• _Information provided_

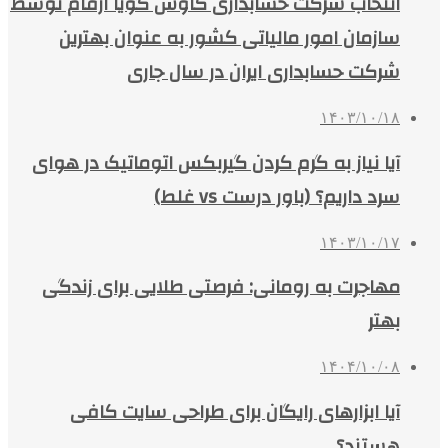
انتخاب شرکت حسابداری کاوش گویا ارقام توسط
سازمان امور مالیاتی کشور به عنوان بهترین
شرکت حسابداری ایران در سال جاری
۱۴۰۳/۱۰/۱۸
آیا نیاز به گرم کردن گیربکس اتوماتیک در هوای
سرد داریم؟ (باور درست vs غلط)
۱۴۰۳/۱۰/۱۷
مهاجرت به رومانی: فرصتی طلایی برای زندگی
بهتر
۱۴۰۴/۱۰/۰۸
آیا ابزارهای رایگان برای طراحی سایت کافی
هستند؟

• _How to complete this task_
Can you rewrite the text of all the entries with each "شرکت حسابداری" replaced by "مؤسسه حسابداری" and everything else unchanged? Leave the pictures out of your answer.

• _Response area_
انتخاب مؤسسه حسابداری کاوش گویا ارقام توسط
سازمان امور مالیاتی کشور به عنوان بهترین
مؤسسه حسابداری ایران در سال جاری
۱۴۰۳/۱۰/۱۸
آیا نیاز به گرم کردن گیربکس اتوماتیک در هوای
سرد داریم؟ (باور درست vs غلط)
۱۴۰۳/۱۰/۱۷
مهاجرت به رومانی: فرصتی طلایی برای زندگی
بهتر
۱۴۰۴/۱۰/۰۸
آیا ابزارهای رایگان برای طراحی سایت کافی
هستند؟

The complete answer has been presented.